Portuguese theoretical physicist

João Miguel Augusto Penedones Fernandes (born in Porto, Portugal) is a Portuguese theoretical physicist active in the area of quantum field theory. He is currently an associate professor at the École Polytechnique Fédérale de Lausanne (EPFL).

== Career ==
João Penedones studied physics at the University of Porto, where he obtained his undergraduate degree in 2002. He then obtained a Certificate of Advanced Studies in Mathematics from the University of Cambridge in 2003. In 2007, he got his PhD from the University of Porto, working in the field of string theory under the supervision of Miguel Costa. He then performed postdoctoral work at the Kavli Institute for Theoretical Physics (University of California, Santa Barbara) from 2008 to 2010 and at the Perimeter Institute for Theoretical Physics in Waterloo, Canada from 2010 to 2011. He then returned to the University of Porto to work as a research fellow until 2015, when he was named tenure track assistant professor at EPFL.

== Research ==
João Penedones leads the Fields and Strings Laboratory at EPFL, focusing on questions related to Quantum Field Theory and String Theory. One of their research objectives is to develop better non-perturbative methods to study quantum field theories using conformal and S-matrix bootstrap approaches. Another of their objectives is to explore the gauge/gravity duality to investigate questions related to quantum gravity.
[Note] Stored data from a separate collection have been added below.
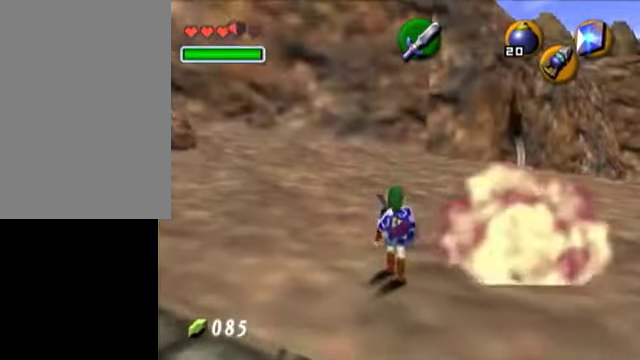
{"buttons": [], "left_stick": "up-right", "events": [[50, "left_stick", "up-right"]]}
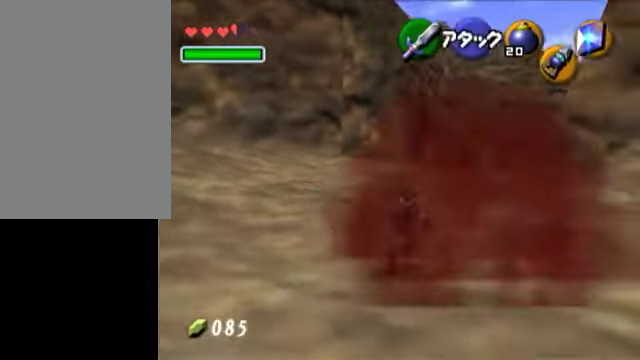
{"buttons": [], "left_stick": "down-right", "events": [[150, "left_stick", "center"], [200, "Y", "down"], [250, "R1", "down"], [300, "Y", "up"], [350, "R1", "up"], [350, "left_stick", "down-right"]]}
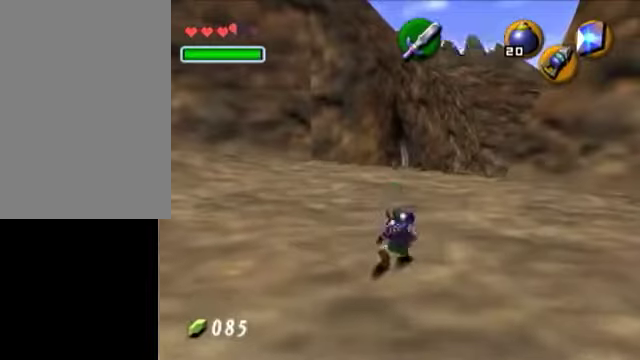
{"buttons": [], "left_stick": "right", "events": [[300, "left_stick", "right"]]}
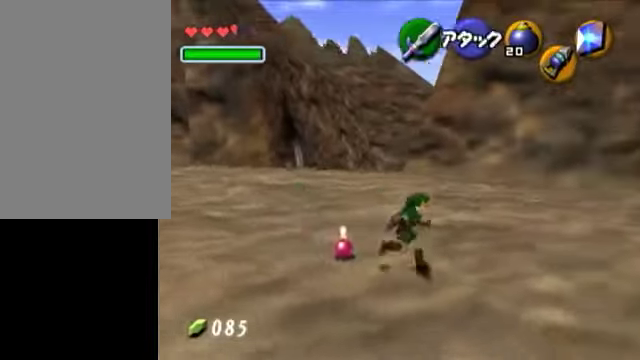
{"buttons": [], "left_stick": "center", "events": [[50, "left_stick", "center"]]}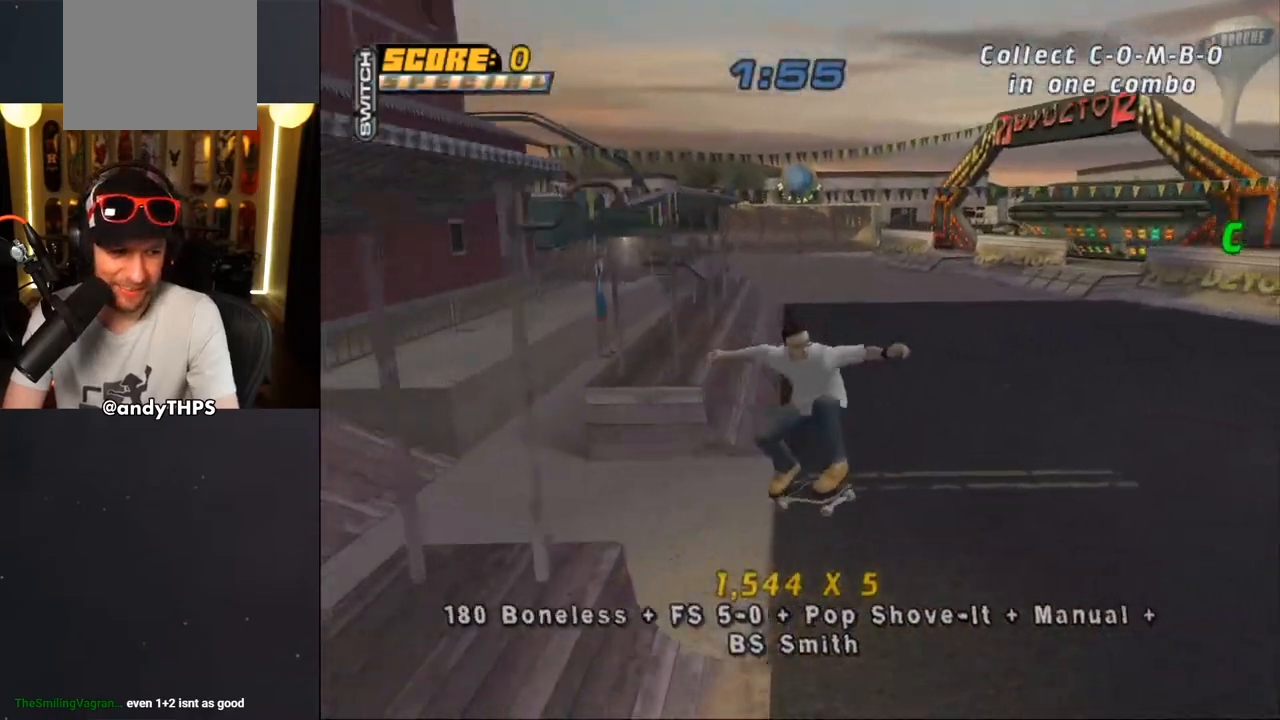
Gameplay with a controller (PlayStation layout); each line is a JSON object with the inputs held at the frame after it. "events" lists button and stick changes between this image and that frame as [ms after this image, input, new state], when the widget could be followed in between. Not read: L2 R2 START.
{"buttons": ["DPAD_DOWN", "DPAD_RIGHT"], "left_stick": "center", "right_stick": "center", "events": [[67, "DPAD_DOWN", "down"], [83, "DPAD_RIGHT", "down"], [117, "DPAD_DOWN", "up"], [133, "DPAD_RIGHT", "up"], [133, "DPAD_UP", "down"], [150, "R1", "up"], [283, "DPAD_RIGHT", "down"], [300, "DPAD_UP", "up"], [317, "DPAD_DOWN", "down"], [500, "CROSS", "up"]]}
One of João Penedones' most important contributions is a conjecture about the conditions upon which a conformal field theory has a gravity dual, later proved by A. Liam Fitzpatrick and Jared Kaplan.

Correlation functions of local operators living on the boundary of AdS are the natural analogues of scattering amplitudes. This connection is made more manifest once the correlation function is expressed in terms of Mellin amplitudes as suggested by Penedones.